#### REQUIRED ACTION A:
Answer these questions from the passage on the Allegheny Forest Health Collaborative:
(i) How many organizations, companies, and agencies are committed to working together?
(ii) What is Andrea Hille's title?
(iii) What management strategy did partners co-develop to identify the stands most urgently needing regeneration treatments?
#### REQUIRED ACTION B:
Extend the passage on the Allegheny Forest Health Collaborative by writing what comes after its last sentence.

#### PAGE TEXT:

--

In response to the challenges, a broad diversity of partners, including USFS staff, representatives of conservation organizations, academic institutions, local, state, Federal agencies and private and public stakeholders came together to address these forest health concerns. Today, over 60 organizations, companies, and agencies, including the Northern Research Station, are committed to working together.
“The Allegheny Forest Health Collaborative is focused on identifying and prioritizing the most critical threats to ecosystem services and values,” said Andrea Hille, Ecosystem Team Lead with the Allegheny National Forest. “With this information in hand, we are then able to co-develop integrated restoration and collaborative adaptive management strategies.”
One such collaborative management strategy underway is the Treatment Priority Index, co-developed by partners in the Collaborative to ensure stands with the most urgent need for regeneration treatments – irrespective of ownership –are identified. The open, continuous communication and knowledge sharing made possible through the collaborative helped participating land management agencies and industries recognize that each group had developed a separate process for prioritizing forest stands needing regeneration treatments.This same group is working on developing new silvicultural guides for forested stands in a region with rapidly changing stand regeneration dynamics.

--

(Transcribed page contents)

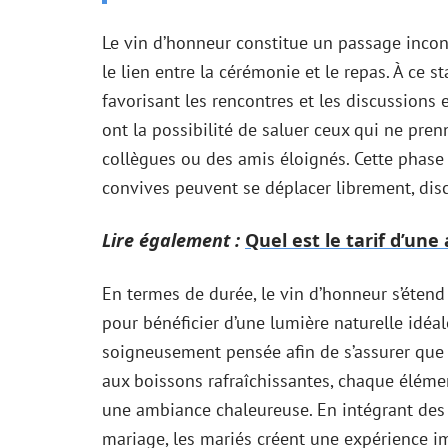
Le vin d’honneur constitue un passage incon
le lien entre la cérémonie et le repas. À ce s
favorisant les rencontres et les discussions 
ont la possibilité de saluer ceux qui ne pre
collègues ou des amis éloignés. Cette phase
convives peuvent se déplacer librement, disc
Lire également :
Quel est le tarif d’un
En termes de durée, le vin d’honneur s’éten
pour bénéficier d’une lumière naturelle idéa
soigneusement pensée afin de s’assurer que to
aux boissons rafraîchissantes, chaque élémen
une ambiance chaleureuse. En intégrant des
mariage, les mariés créent une expérience im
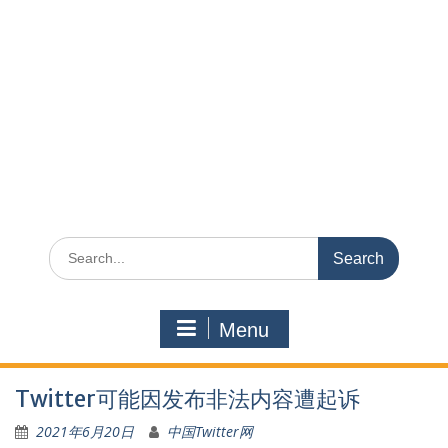
Search
for:
Menu
Twitter可能因发布非法内容遭起诉
2021年6月20日
中国Twitter网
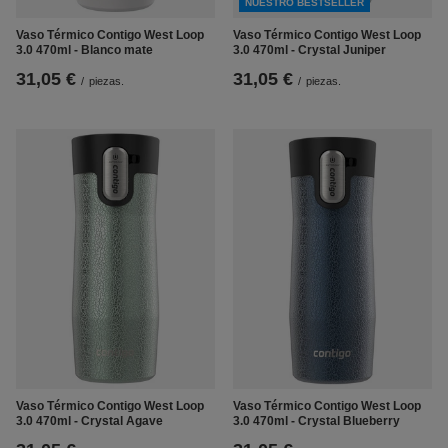
NUESTRO BESTSELLER
Vaso Térmico Contigo West Loop
Vaso Térmico Contigo West Loop
3.0 470ml - Blanco mate
3.0 470ml - Crystal Juniper
31,05 €
31,05 €
/
piezas.
/
piezas.
Vaso Térmico Contigo West Loop
Vaso Térmico Contigo West Loop
3.0 470ml - Crystal Agave
3.0 470ml - Crystal Blueberry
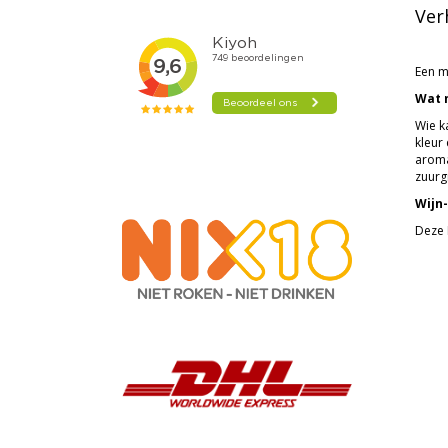
Ver
Een mi
Wat m
Wie ka
kleur
aroma
zuurg
Wijn-
Deze 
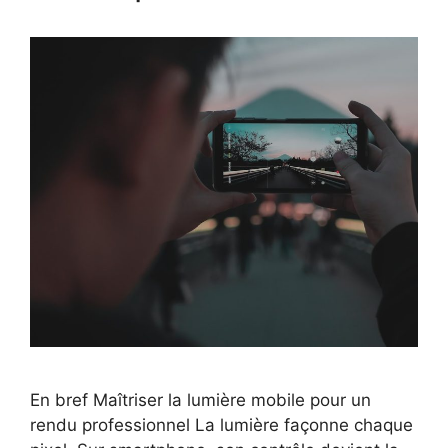
En bref Maîtriser la lumière mobile pour un
rendu professionnel La lumière façonne chaque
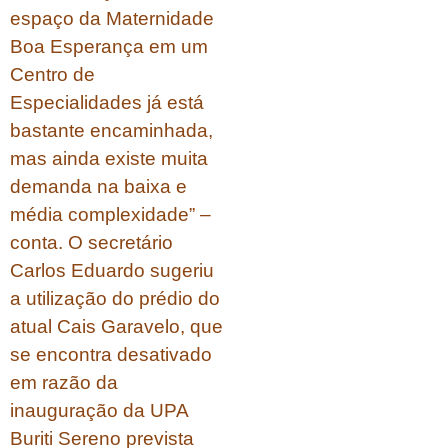
espaço da Maternidade
Boa Esperança em um
Centro de
Especialidades já está
bastante encaminhada,
mas ainda existe muita
demanda na baixa e
média complexidade” –
conta. O secretário
Carlos Eduardo sugeriu
a utilização do prédio do
atual Cais Garavelo, que
se encontra desativado
em razão da
inauguração da UPA
Buriti Sereno prevista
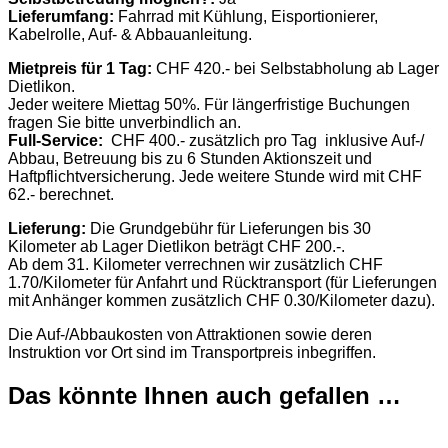
Lieferumfang:
Fahrrad mit Kühlung, Eisportionierer,
Kabelrolle, Auf- & Abbauanleitung.
Mietpreis für 1 Tag:
CHF 420.- bei Selbstabholung ab Lager
Dietlikon.
Jeder weitere Miettag 50%. Für längerfristige Buchungen
fragen Sie bitte unverbindlich an.
Full-Service:
CHF 400.- zusätzlich pro Tag inklusive Auf-/
Abbau, Betreuung bis zu 6 Stunden Aktionszeit und
Haftpflichtversicherung. Jede weitere Stunde wird mit CHF
62.- berechnet.
Lieferung:
Die Grundgebühr für Lieferungen bis 30
Kilometer ab Lager Dietlikon beträgt CHF 200.-.
Ab dem 31. Kilometer verrechnen wir zusätzlich CHF
1.70/Kilometer für Anfahrt und Rücktransport (für Lieferungen
mit Anhänger kommen zusätzlich CHF 0.30/Kilometer dazu).
Die Auf-/Abbaukosten von Attraktionen sowie deren
Instruktion vor Ort sind im Transportpreis inbegriffen.
Das könnte Ihnen auch gefallen …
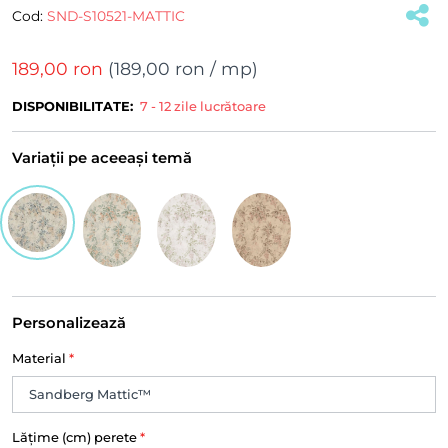
Cod:
SND-S10521-MATTIC
189,00 ron
(
189,00 ron
/ mp)
DISPONIBILITATE:
7 - 12 zile lucrătoare
Variații pe aceeași temă
Personalizează
Material
*
Lățime (cm) perete
*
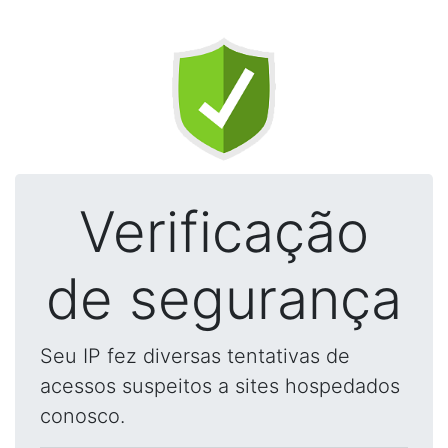
Verificação
de segurança
Seu IP fez diversas tentativas de
acessos suspeitos a sites hospedados
conosco.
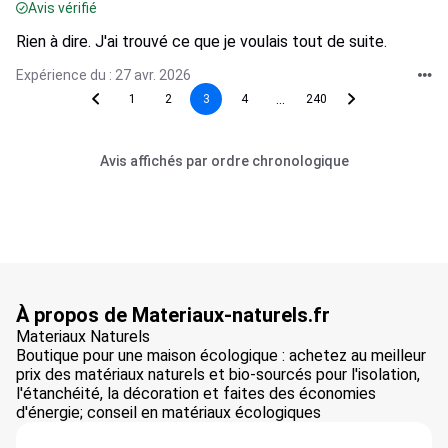
Avis vérifié
Rien à dire. J'ai trouvé ce que je voulais tout de suite.
Expérience du : 27 avr. 2026
...
1
2
3
4
240
Avis affichés par ordre chronologique
À propos de Materiaux-naturels.fr
Materiaux Naturels
Boutique pour une maison écologique : achetez au meilleur
prix des matériaux naturels et bio-sourcés pour l'isolation,
l'étanchéité, la décoration et faites des économies
d'énergie; conseil en matériaux écologiques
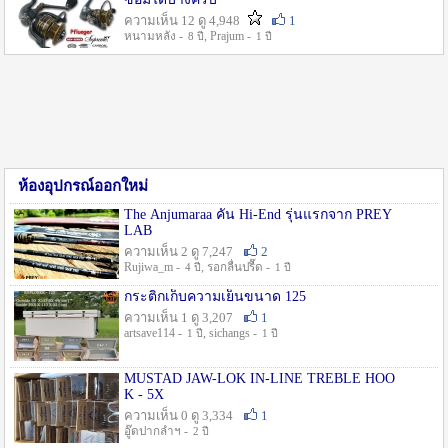
ความเห็น 12 ดู 4,948
1
หนามหลัง -
, Prajum -
8 ปี
1 ปี
ห้องอุปกรณ์ออกใหม่
The Anjumaraa คัน Hi-End รุ่นแรกจาก PREY
LAB
ความเห็น 2 ดู 7,247
2
Rujiwa_m -
, รอกลื่นปรื๊ด -
4 ปี
1 ปี
กระติกเก็บความเย็นขนาด 125
ความเห็น 1 ดู 3,207
1
artsave114 -
, sichangs -
1 ปี
1 ปี
MUSTAD JAW-LOK IN-LINE TREBLE HOO
K - 5X
ความเห็น 0 ดู 3,334
1
อู๊ดปากลำฯ -
2 ปี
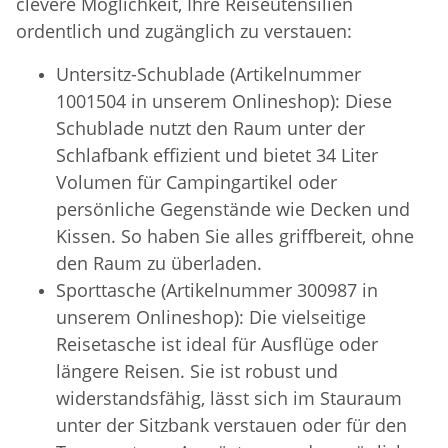
clevere Möglichkeit, Ihre Reiseutensilien
ordentlich und zugänglich zu verstauen:
Untersitz-Schublade (Artikelnummer
1001504 in unserem Onlineshop): Diese
Schublade nutzt den Raum unter der
Schlafbank effizient und bietet 34 Liter
Volumen für Campingartikel oder
persönliche Gegenstände wie Decken und
Kissen. So haben Sie alles griffbereit, ohne
den Raum zu überladen.
Sporttasche (Artikelnummer 300987 in
unserem Onlineshop): Die vielseitige
Reisetasche ist ideal für Ausflüge oder
längere Reisen. Sie ist robust und
widerstandsfähig, lässt sich im Stauraum
unter der Sitzbank verstauen oder für den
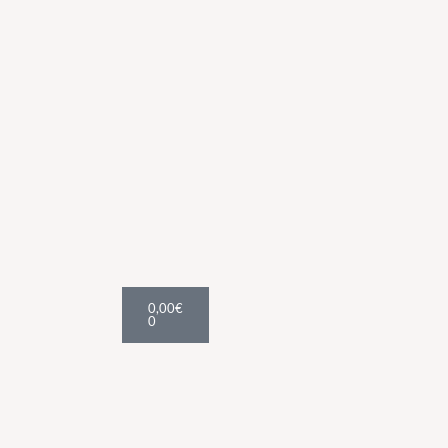
Cart
0,00
€
0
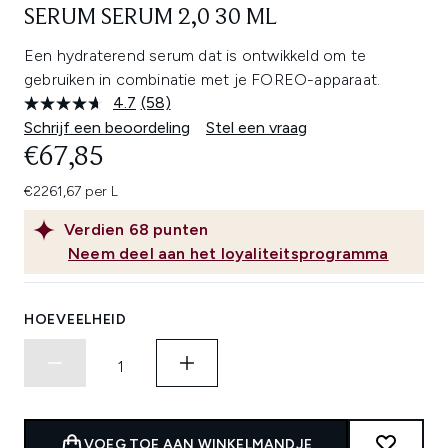
SERUM SERUM 2,0 30 ML
Een hydraterend serum dat is ontwikkeld om te
gebruiken in combinatie met je FOREO-apparaat.
4.7
(58)
Lees
58
Schrijf een beoordeling
Stel een vraag
beoordelingen.
€67,85
Dezelfde
paginalink.
€2261,67 per L
Verdien
68
punten
Neem deel aan het loyaliteitsprogramma
HOEVEELHEID
VOEG TOE AAN WINKELMANDJE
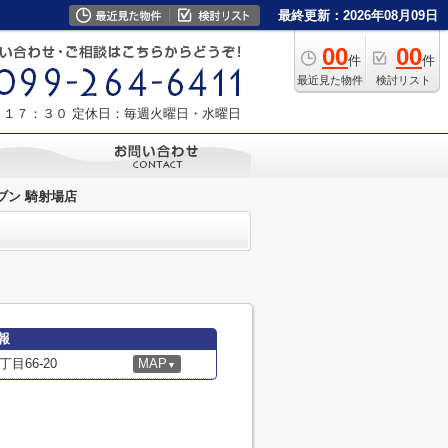
最終更新：2026年08月09日
00
00
件
件
最近見た物件
検討リスト
～１７：３０
定休日：毎週火曜日・水曜日
ブン 騎射場店
報
目66-20
MAP
▼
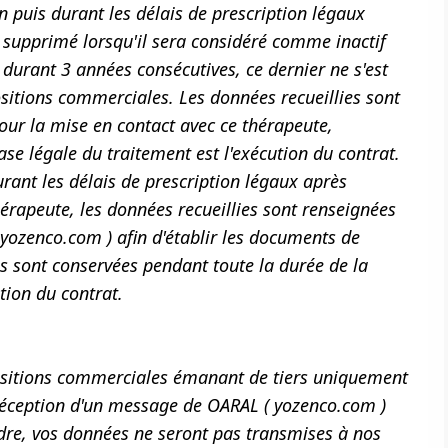
n puis durant les délais de prescription légaux
ra supprimé lorsqu'il sera considéré comme inactif
 durant 3 années consécutives, ce dernier ne s'est
ositions commerciales. Les données recueillies sont
ur la mise en contact avec ce thérapeute,
se légale du traitement est l'exécution du contrat.
urant les délais de prescription légaux après
thérapeute, les données recueillies sont renseignées
 yozenco.com ) afin d'établir les documents de
les sont conservées pendant toute la durée de la
ation du contrat.
positions commerciales émanant de tiers uniquement
 réception d'un message de OARAL ( yozenco.com )
adre, vos données ne seront pas transmises à nos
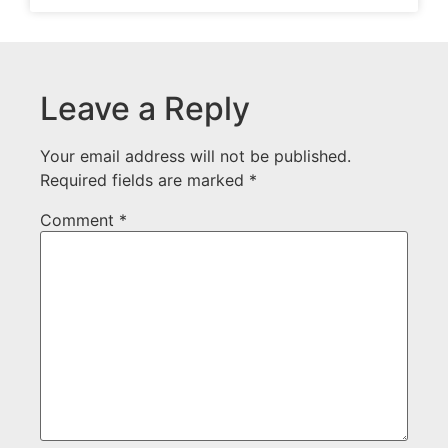
Leave a Reply
Your email address will not be published.
Required fields are marked
*
Comment
*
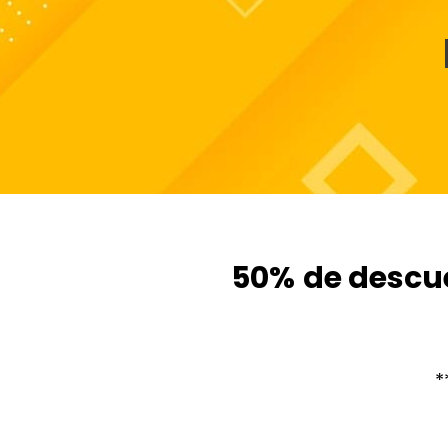
50%
de descu
*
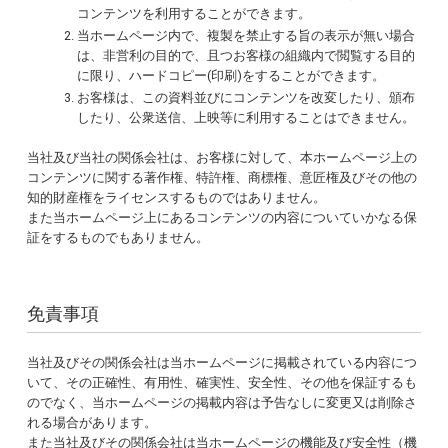
コンテンツを利用することができます。
当ホームページ内で、複製を禁止する旨の表示が無い場合
は、非営利の目的で、且つお客様の組織内で閲覧する目的
に限り、ハードコピー(印刷)をすることができます。
お客様は、この資料並びにコンテンツを改変したり、頒布
したり、公衆送信、上映等に利用することはできません。
当社及び当社の関係会社は、お客様に対して、本ホームページ上の
コンテンツに関する著作権、特許権、商標権、意匠権及びその他の
知的財産権をライセンスするものではありません。
また当ホームページ上にあるコンテンツの内容についていかなる保
証をするものでもありません。
免責事項
当社及びその関係会社は当ホームページに掲載されている内容につ
いて、その正確性、有用性、確実性、安全性、その他を保証するも
のでなく、当ホームページの掲載内容は予告なしに変更又は削除さ
れる場合があります。
また当社及びその関係会社は当ホームページの機能及び安全性（機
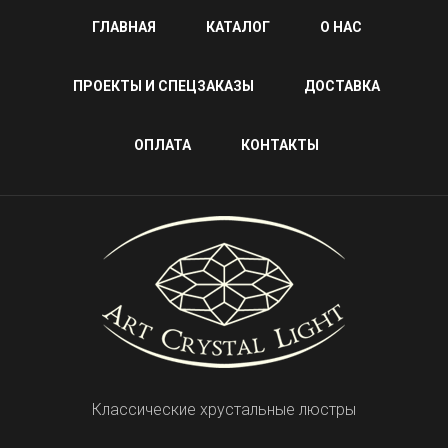
ГЛАВНАЯ
КАТАЛОГ
О НАС
ПРОЕКТЫ И СПЕЦЗАКАЗЫ
ДОСТАВКА
ОПЛАТА
КОНТАКТЫ
Классические хрустальные люстры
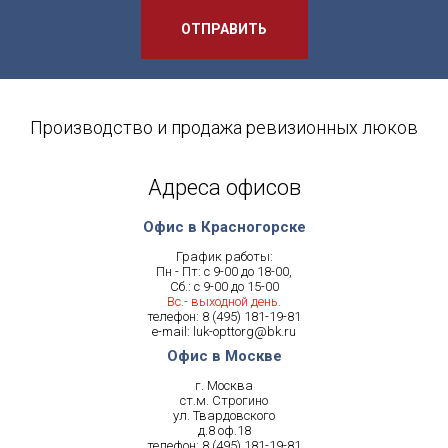
ОТПРАВИТЬ
Производство и продажа ревизионных люков
Адреса офисов
Офис в Красногорске
График работы:
Пн - Пт: с 9-00 до 18-00,
Сб.: с 9-00 до 15-00
Вс.- выходной день.
телефон:
8 (495) 181-19-81
e-mail:
luk-opttorg@bk.ru
Офис в Москве
г. Москва
ст.м. Строгино
ул. Твардовского
д.8 оф.18
телефон:
8 (495) 181-19-81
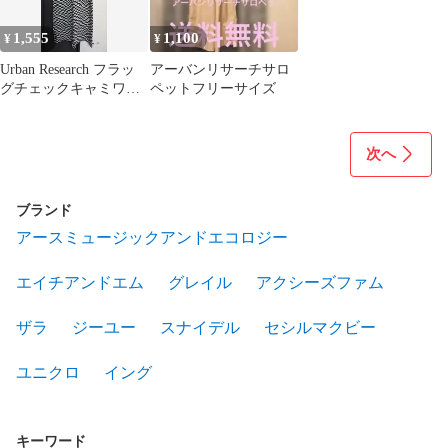
1,555
1,100
¥
¥
Urban Research フラッ
アーバンリサーチサロ
グチェックキャミワン
ペットフリーサイズ
ピース
次へ
ブランド
アースミュージックアンドエコロジー
エイチアンドエム
グレイル
アクシーズファム
ザラ
ジーユー
スナイデル
セシルマクビー
ユニクロ
イング
キーワード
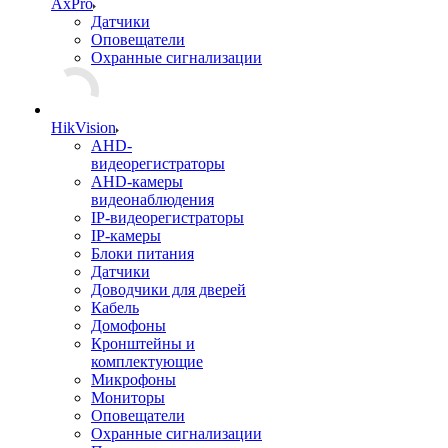
AxPro
Датчики
Оповещатели
Охранные сигнализации
HikVision
AHD-
видеорегистраторы
AHD-камеры
видеонаблюдения
IP-видеорегистраторы
IP-камеры
Блоки питания
Датчики
Доводчики для дверей
Кабель
Домофоны
Кронштейны и
комплектующие
Микрофоны
Мониторы
Оповещатели
Охранные сигнализации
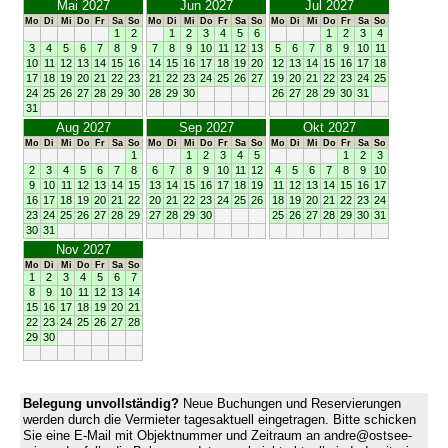
Mai 2027
Jun 2027
Jul 2027
Mo
Di
Mi
Do
Fr
Sa
So
Mo
Di
Mi
Do
Fr
Sa
So
Mo
Di
Mi
Do
Fr
Sa
So
1
2
1
2
3
4
5
6
1
2
3
4
3
4
5
6
7
8
9
7
8
9
10
11
12
13
5
6
7
8
9
10
11
10
11
12
13
14
15
16
14
15
16
17
18
19
20
12
13
14
15
16
17
18
17
18
19
20
21
22
23
21
22
23
24
25
26
27
19
20
21
22
23
24
25
24
25
26
27
28
29
30
28
29
30
26
27
28
29
30
31
31
Aug 2027
Sep 2027
Okt 2027
Mo
Di
Mi
Do
Fr
Sa
So
Mo
Di
Mi
Do
Fr
Sa
So
Mo
Di
Mi
Do
Fr
Sa
So
1
1
2
3
4
5
1
2
3
2
3
4
5
6
7
8
6
7
8
9
10
11
12
4
5
6
7
8
9
10
9
10
11
12
13
14
15
13
14
15
16
17
18
19
11
12
13
14
15
16
17
16
17
18
19
20
21
22
20
21
22
23
24
25
26
18
19
20
21
22
23
24
23
24
25
26
27
28
29
27
28
29
30
25
26
27
28
29
30
31
30
31
Nov 2027
Mo
Di
Mi
Do
Fr
Sa
So
1
2
3
4
5
6
7
8
9
10
11
12
13
14
15
16
17
18
19
20
21
22
23
24
25
26
27
28
29
30
Belegung unvollständig?
Neue Buchungen und Reservierungen
werden durch die Vermieter tagesaktuell eingetragen. Bitte schicken
Sie eine E-Mail mit Objektnummer und Zeitraum an andre@ostsee-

--

#### YOUR RESPONSE A:
(i) Over 60
(ii) Ecosystem Team Lead with the Allegheny National Forest
(iii) The Treatment Priority Index

#### YOUR RESPONSE B:
The AFHC is guided by a formal working agreement that outlines equal influence and involvement by all participants. “This approach fosters a commitment to shared stewardship, collaborative learning, and joint decision making,” said Hille. “It is our hope that this model will lead to increased efficiencies and the ability to scale up the work needed to be done to ensure the Allegheny Plateau remains healthy and vibrant for current and future generations.”